= Li Zhengwu =

Chinese

Li Zhengwu (李正武; 8 November 1916 – 30 July 2013) was a Chinese plasma and nuclear physicist, academician of the Chinese Academy of Sciences. He was a member of the Fourth, Fifth, Sixth, and Seventh National Committee of the Chinese People's Political Consultative Conference (CPPCC).

== Biography ==
Li was born on November 8, 1916, in Dongyang, Zhejiang Province. In 1931, he graduated from Zhejiang Provincial Senior High School. In 1938, he graduated from the Physics Department of Tsinghua University (as part of the National Southwestern Associated University), and taught at Jiangsu Medical College, and later became an associate professor of Shanghai Jiaotong University in 1945.

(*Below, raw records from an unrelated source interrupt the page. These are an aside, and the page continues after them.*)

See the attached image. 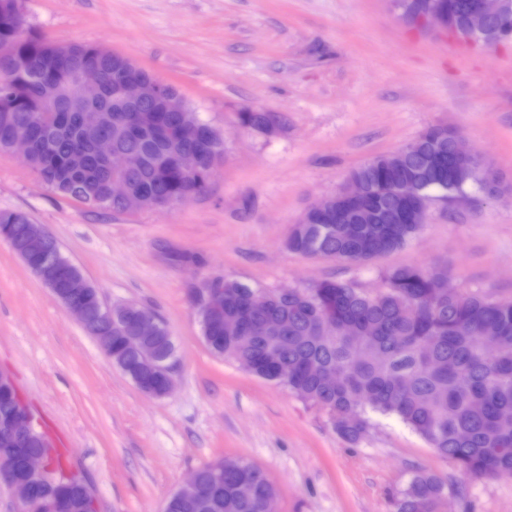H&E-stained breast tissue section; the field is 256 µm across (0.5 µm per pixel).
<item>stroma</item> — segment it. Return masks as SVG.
Returning a JSON list of instances; mask_svg holds the SVG:
<instances>
[{
  "label": "stroma",
  "mask_w": 512,
  "mask_h": 512,
  "mask_svg": "<svg viewBox=\"0 0 512 512\" xmlns=\"http://www.w3.org/2000/svg\"><path fill=\"white\" fill-rule=\"evenodd\" d=\"M28 28L66 45H102L174 85L224 136L207 189L164 210L114 212L41 183L0 152V211H21L108 304L135 302L176 344L175 388L145 395L0 238V371L97 512H161L195 470L228 456L261 468L279 512H396L413 473L448 488L447 512H512V475L474 480L396 416L367 411L355 442L287 387L215 356L192 291L206 278L264 291L335 279L367 292L391 268L444 267L449 283L512 298V197L477 187L433 200L418 234L367 264L288 250L294 224L364 162L454 127L512 187V41L459 43L400 18L389 0H21ZM272 129L242 126L245 109ZM197 264L183 262V255Z\"/></svg>",
  "instance_id": "1"
}]
</instances>
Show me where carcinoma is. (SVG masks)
Listing matches in <instances>:
<instances>
[{
    "instance_id": "carcinoma-1",
    "label": "carcinoma",
    "mask_w": 512,
    "mask_h": 512,
    "mask_svg": "<svg viewBox=\"0 0 512 512\" xmlns=\"http://www.w3.org/2000/svg\"><path fill=\"white\" fill-rule=\"evenodd\" d=\"M67 48L95 61L105 81L93 98L104 110L101 132L116 151L141 156L132 172H112V161L101 157L95 141L83 131L79 112L83 92L58 64L63 47L26 28L23 17L0 10V152L23 135L32 148V169L64 196L103 199V208L121 210L111 198L112 177L124 179L130 190L156 202H185L203 193L212 171V147L199 136L197 113L139 112L112 92L116 61L96 55V46L72 43ZM242 125L270 129L275 118L267 112L240 113ZM181 126L175 140L169 131ZM459 136L452 127H428L412 144L375 157L350 172L369 193L360 199H339V215L323 218L315 212L293 226L288 249L305 256H324L363 263L405 246L419 224H410L409 208L395 190L401 182L416 185L419 196L451 197L476 185L490 193L499 178L488 174L479 158L460 160L453 153ZM191 154L200 174L186 177L163 158ZM77 158L80 164L72 165ZM29 218L16 211L0 213V236L30 241ZM27 266H47V250L29 248L21 254ZM70 264L55 270L67 303H80L91 327L110 337L112 363L131 378L158 390L163 376L151 372L127 346L125 328L97 321L100 294L95 288L69 287ZM432 272L413 265L390 269L385 286L365 292L333 279L308 288L262 292L245 283L224 280V321L227 331L210 324L198 312L210 351L233 353L240 366L290 391L336 418L335 428L350 441L367 430L366 408L393 414L420 435L441 457L464 474L494 478L512 472V300H492L446 285L441 298L426 300ZM281 321L279 336L264 335V324ZM359 329L347 339L339 327ZM336 371L338 383L325 385L320 374ZM37 440L48 458L53 480L43 493L71 502L70 512H86L91 496L83 479L65 469L42 431ZM198 491L170 502L168 512H265L277 495L259 467L239 459H220L199 470ZM446 484L437 476L417 472L396 503L397 512H440Z\"/></svg>"
}]
</instances>
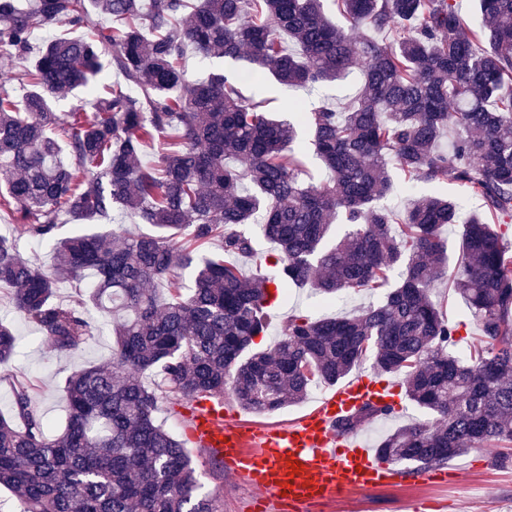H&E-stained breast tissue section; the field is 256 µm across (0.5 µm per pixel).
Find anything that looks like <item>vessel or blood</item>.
<instances>
[{"label":"vessel or blood","instance_id":"1","mask_svg":"<svg viewBox=\"0 0 512 512\" xmlns=\"http://www.w3.org/2000/svg\"><path fill=\"white\" fill-rule=\"evenodd\" d=\"M393 402L391 382L377 374H360L324 397L296 424L253 429L225 419L209 400L191 413L187 435L194 444L219 451L235 476L251 486L256 512H304L353 490L390 485L409 477L369 448L358 433H339L336 419L366 405ZM300 462V472L290 465Z\"/></svg>","mask_w":512,"mask_h":512}]
</instances>
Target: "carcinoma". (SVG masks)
<instances>
[{"label": "carcinoma", "instance_id": "cac0c4a2", "mask_svg": "<svg viewBox=\"0 0 512 512\" xmlns=\"http://www.w3.org/2000/svg\"><path fill=\"white\" fill-rule=\"evenodd\" d=\"M323 2L0 0V52L30 60L0 72V211L19 216V234L55 239L45 270L0 236V288L60 355L92 333L80 307L57 299L61 285L92 274L85 301L108 317L125 312L111 324L109 359L65 379L61 430L33 409L27 379L3 378L13 402L12 417L0 416V487L21 512H218L199 494L185 442L157 423L159 401L189 409L228 389L243 410L267 414L365 360L403 376L406 397L433 416L386 435L383 459L427 469L512 446V0H478L477 29L457 0H331L354 35ZM53 24L83 34L36 42ZM188 47L203 60L245 62L255 82L305 88L360 63L363 93L344 111L295 101L293 120H280L222 73L189 79ZM107 51L126 85L100 97ZM15 83L28 86L20 106ZM79 87L92 111L60 118L52 98ZM170 130L175 139L142 163ZM305 149L331 183L300 178ZM392 163L409 182L453 176L486 212L463 220L454 199L430 194L394 214L381 205ZM115 211L150 231L55 238L63 213L104 224ZM257 217L275 256L270 272L247 274L230 258L252 255ZM449 224L462 225L454 261L440 234ZM211 242L223 253L199 257L196 246ZM189 268L185 294L177 274ZM394 273L382 303L352 317L296 310L273 347L255 349L271 301L287 302L289 288L331 302ZM444 278L477 319L465 359L450 349L460 325L432 299ZM16 354L14 330L0 322V365ZM391 411L367 404L334 427L356 430Z\"/></svg>", "mask_w": 512, "mask_h": 512}]
</instances>
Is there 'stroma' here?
Instances as JSON below:
<instances>
[{
    "label": "stroma",
    "instance_id": "obj_1",
    "mask_svg": "<svg viewBox=\"0 0 512 512\" xmlns=\"http://www.w3.org/2000/svg\"><path fill=\"white\" fill-rule=\"evenodd\" d=\"M226 74L232 76L242 94L255 101H264L275 115L287 116L292 100H306L309 106L328 105L342 107L352 102L362 90V74L359 68L327 82L308 92L302 89H284L269 82L264 86L251 84L250 77L241 65L224 63ZM395 189L384 204L394 213H403L409 202L417 196L439 192L455 198L464 214L471 216L482 210L481 201L468 193L455 180L435 185L418 181L405 187L400 171L392 173ZM19 220L14 215L0 216V235L16 239L20 254L30 261L49 267L52 263V245L49 241L19 235ZM382 291L347 293L330 304H322L310 289H292L287 303L272 306L269 310L270 326L265 335L255 340L257 348L272 346L281 336V330L292 310L312 312L316 316H353L370 303L381 300ZM434 297L441 306L448 322L459 324L455 338V350L465 354L479 335L476 321L465 303L449 288L446 281H439ZM0 319L11 323L18 339V355L8 366L0 365L4 372H22L31 384L32 404L54 426H62L67 410L63 392L65 378L76 368L99 364L107 360L112 349V338L108 333L107 319L96 314L93 337L82 352L70 356H57L45 338L16 313L7 291L0 290ZM330 391L329 386L313 387L300 404L279 411L256 415L230 403L229 413L237 422L254 427H285L297 422L313 410L319 400ZM188 450L195 461L202 491L213 497L219 512H251L252 491L245 481L232 476L228 471L216 467L214 450L189 445ZM500 450L482 447L458 456L447 463L448 469L459 471L460 480L444 483H422L407 479L400 483L380 487L366 493H351L340 501L326 505L324 512H403L406 505L416 502L444 501L447 512H512V463L496 464Z\"/></svg>",
    "mask_w": 512,
    "mask_h": 512
}]
</instances>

In 1947, Li Zhengwu went to study at the California Institute of Technology in the U.S., graduated in 1951, received his doctorate and stayed in the institute, served as a researcher at the Kellogg Laboratory of the California Institute of Technology, and was engaged in the work of nuclear technology and radiation applications in the City of Hope National Medical Center.

In 1955, Mr. and Mrs. Li returned to the People's Republic of China together with Mr. and Mrs. Qian Xuesen and other scientists. After returning to China, Li had long been engaged in the research of nuclear physics, plasma physics and controlled fusion at the Institute of China Institute of Atomic Energy, one of the scientists engaged in the research of controlled thermonuclear fusion.

In December 1969, Li began to participate in the research and design of the first tokamak of China, HL-1 (Project 451). In 1972, he proposed the initial experimental program for HL-1, and in September 1984, the general assembly and commissioning program was initiated ahead of schedule. In 1980, he was elected a member of the Chinese Academy of Sciences. In 1988, he presented the conceptual design framework for the HL-2.

== Death ==
On July 30, 2013, he died at the age of 97 due to a lung infection and sudden gastrointestinal bleeding at Beijing Anzhen Hospital.